La Finca La Junquera, nella regione di Murcia, nel sud della Spagna, è un esempio ispiratore di transizione verso l’agricoltura rigenerativa. Di fronte a suoli degradati e a un clima arido, l’azienda ha adottato dal 2015 pratiche volte a ripristinare la fertilità del suolo e a rafforzare la resilienza climatica. L’uso di varietà antiche di cereali (più resistenti), insieme a tecniche come compostaggio, pacciamatura e rotazione delle colture, ha permesso di stabilizzare i raccolti e ridurre l’erosione del suolo.
Gestita da Alfred Grand, la Grand Farm nei pressi di Vienna si estende su 90 ettari e combina agroforestazione, orticoltura e cura del suolo (inclusa la produzione di vermicompost). È anche un centro di ricerca, in collaborazione con università, per immaginare l’agricoltura del futuro. Nel 2024 ha ottenuto la certificazione “Regenerative Organic Certified”, la prima in Europa.

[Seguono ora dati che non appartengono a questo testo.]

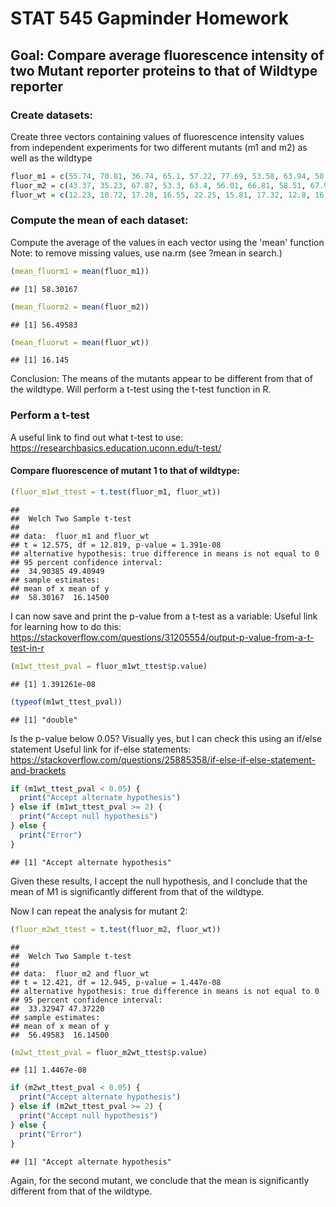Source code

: STAT 545 Gapminder Homework
================

Goal: Compare average fluorescence intensity of two Mutant reporter proteins to that of Wildtype reporter
---------------------------------------------------------------------------------------------------------

### Create datasets:

Create three vectors containing values of fluorescence intensity values from independent experiments for two different mutants (m1 and m2) as well as the wildtype

``` r
fluor_m1 = c(55.74, 70.81, 36.74, 65.1, 57.22, 77.69, 53.58, 63.94, 50.8, 64.05, 45.09, 58.86)
fluor_m2 = c(43.37, 35.23, 67.87, 53.3, 63.4, 56.01, 66.81, 58.51, 67.98, 53.34, 66.42, 45.71)
fluor_wt = c(12.23, 10.72, 17.28, 16.55, 22.25, 15.81, 17.32, 12.8, 16.5, 14.71, 19.71, 17.86)
```

### Compute the mean of each dataset:

Compute the average of the values in each vector using the 'mean' function Note: to remove missing values, use na.rm (see ?mean in search.)

``` r
(mean_fluorm1 = mean(fluor_m1))
```

    ## [1] 58.30167

``` r
(mean_fluorm2 = mean(fluor_m2))
```

    ## [1] 56.49583

``` r
(mean_fluorwt = mean(fluor_wt))
```

    ## [1] 16.145

Conclusion: The means of the mutants appear to be different from that of the wildtype. Will perform a t-test using the t-test function in R.

### Perform a t-test

A useful link to find out what t-test to use: <https://researchbasics.education.uconn.edu/t-test/>

#### Compare fluorescence of mutant 1 to that of wildtype:

``` r
(fluor_m1wt_ttest = t.test(fluor_m1, fluor_wt))
```

    ## 
    ##  Welch Two Sample t-test
    ## 
    ## data:  fluor_m1 and fluor_wt
    ## t = 12.575, df = 12.819, p-value = 1.391e-08
    ## alternative hypothesis: true difference in means is not equal to 0
    ## 95 percent confidence interval:
    ##  34.90385 49.40949
    ## sample estimates:
    ## mean of x mean of y 
    ##  58.30167  16.14500

I can now save and print the p-value from a t-test as a variable: Useful link for learning how to do this: <https://stackoverflow.com/questions/31205554/output-p-value-from-a-t-test-in-r>

``` r
(m1wt_ttest_pval = fluor_m1wt_ttest$p.value)
```

    ## [1] 1.391261e-08

``` r
(typeof(m1wt_ttest_pval))
```

    ## [1] "double"

Is the p-value below 0.05? Visually yes, but I can check this using an if/else statement Useful link for if-else statements: <https://stackoverflow.com/questions/25885358/if-else-if-else-statement-and-brackets>

``` r
if (m1wt_ttest_pval < 0.05) {
  print("Accept alternate hypothesis")
} else if (m1wt_ttest_pval >= 2) {
  print("Accept null hypothesis")
} else {
  print("Error")
}
```

    ## [1] "Accept alternate hypothesis"

Given these results, I accept the null hypothesis, and I conclude that the mean of M1 is significantly different from that of the wildtype.

Now I can repeat the analysis for mutant 2:

``` r
(fluor_m2wt_ttest = t.test(fluor_m2, fluor_wt))
```

    ## 
    ##  Welch Two Sample t-test
    ## 
    ## data:  fluor_m2 and fluor_wt
    ## t = 12.421, df = 12.945, p-value = 1.447e-08
    ## alternative hypothesis: true difference in means is not equal to 0
    ## 95 percent confidence interval:
    ##  33.32947 47.37220
    ## sample estimates:
    ## mean of x mean of y 
    ##  56.49583  16.14500

``` r
(m2wt_ttest_pval = fluor_m2wt_ttest$p.value)
```

    ## [1] 1.4467e-08

``` r
if (m2wt_ttest_pval < 0.05) {
  print("Accept alternate hypothesis")
} else if (m2wt_ttest_pval >= 2) {
  print("Accept null hypothesis")
} else {
  print("Error")
}
```

    ## [1] "Accept alternate hypothesis"

Again, for the second mutant, we conclude that the mean is significantly different from that of the wildtype.
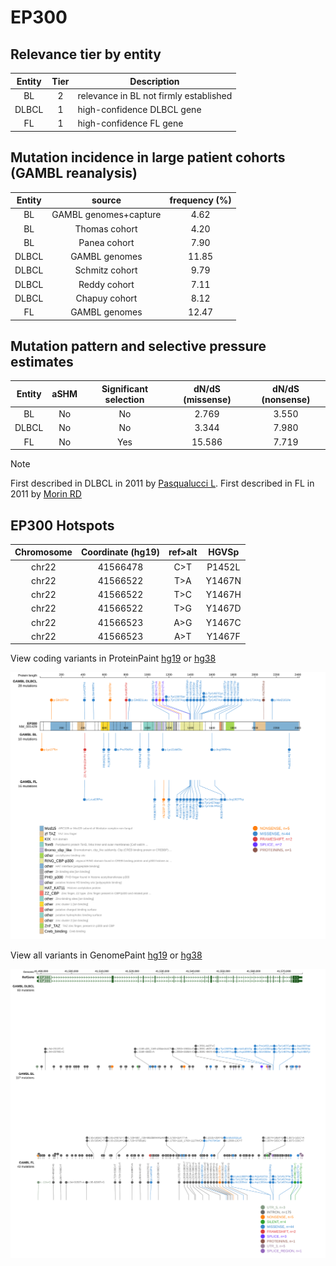 # EP300

## Relevance tier by entity

|Entity|Tier|Description                           |
|:------:|:----:|--------------------------------------|
|BL    |2   |relevance in BL not firmly established|
|DLBCL |1   |high-confidence DLBCL gene            |
|FL    |1   |high-confidence FL gene               |

## Mutation incidence in large patient cohorts (GAMBL reanalysis)

|Entity|source               |frequency (%)|
|:------:|:---------------------:|:-------------:|
|BL    |GAMBL genomes+capture| 4.62        |
|BL    |Thomas cohort        | 4.20        |
|BL    |Panea cohort         | 7.90        |
|DLBCL |GAMBL genomes        |11.85        |
|DLBCL |Schmitz cohort       | 9.79        |
|DLBCL |Reddy cohort         | 7.11        |
|DLBCL |Chapuy cohort        | 8.12        |
|FL    |GAMBL genomes        |12.47        |

## Mutation pattern and selective pressure estimates

|Entity|aSHM|Significant selection|dN/dS (missense)|dN/dS (nonsense)|
|:------:|:----:|:---------------------:|:----------------:|:----------------:|
|BL    |No  |No                   | 2.769          |3.550           |
|DLBCL |No  |No                   | 3.344          |7.980           |
|FL    |No  |Yes                  |15.586          |7.719           |



> [!NOTE]
> First described in DLBCL in 2011 by [Pasqualucci L](https://pubmed.ncbi.nlm.nih.gov/21390126). First described in FL in 2011 by [Morin RD](https://pubmed.ncbi.nlm.nih.gov/21796119)

 ## EP300 Hotspots

| Chromosome |Coordinate (hg19) | ref>alt | HGVSp | 
 | :---:| :---: | :--: | :---: |
| chr22 | 41566478 | C>T | P1452L |
| chr22 | 41566522 | T>A | Y1467N |
| chr22 | 41566522 | T>C | Y1467H |
| chr22 | 41566522 | T>G | Y1467D |
| chr22 | 41566523 | A>G | Y1467C |
| chr22 | 41566523 | A>T | Y1467F |

View coding variants in ProteinPaint [hg19](https://www.bcgsc.ca/downloads/morinlab/GAMBL/test/genes/EP300_protein.html)  or [hg38](https://www.bcgsc.ca/downloads/morinlab/GAMBL/test/genes/EP300_protein_hg38.html)

![image](images/proteinpaint/EP300_NM_001429.svg)

View all variants in GenomePaint [hg19](https://www.bcgsc.ca/downloads/morinlab/GAMBL/test/genes/EP300.html)  or [hg38](https://www.bcgsc.ca/downloads/morinlab/GAMBL/test/genes/EP300_hg38.html)

![image](images/proteinpaint/EP300.svg)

Cambiare modello agricolo è urgente. Non solo per salvaguardare la biodiversità, ma anche per garantire un’alimentazione sostenibile, suoli vivi e campagne resilienti al cambiamento climatico. Le soluzioni ci sono. Spesso sono locali, talvolta sperimentali, ma condividono tutte lo stesso principio: rimettere il vivente al centro delle pratiche agricole.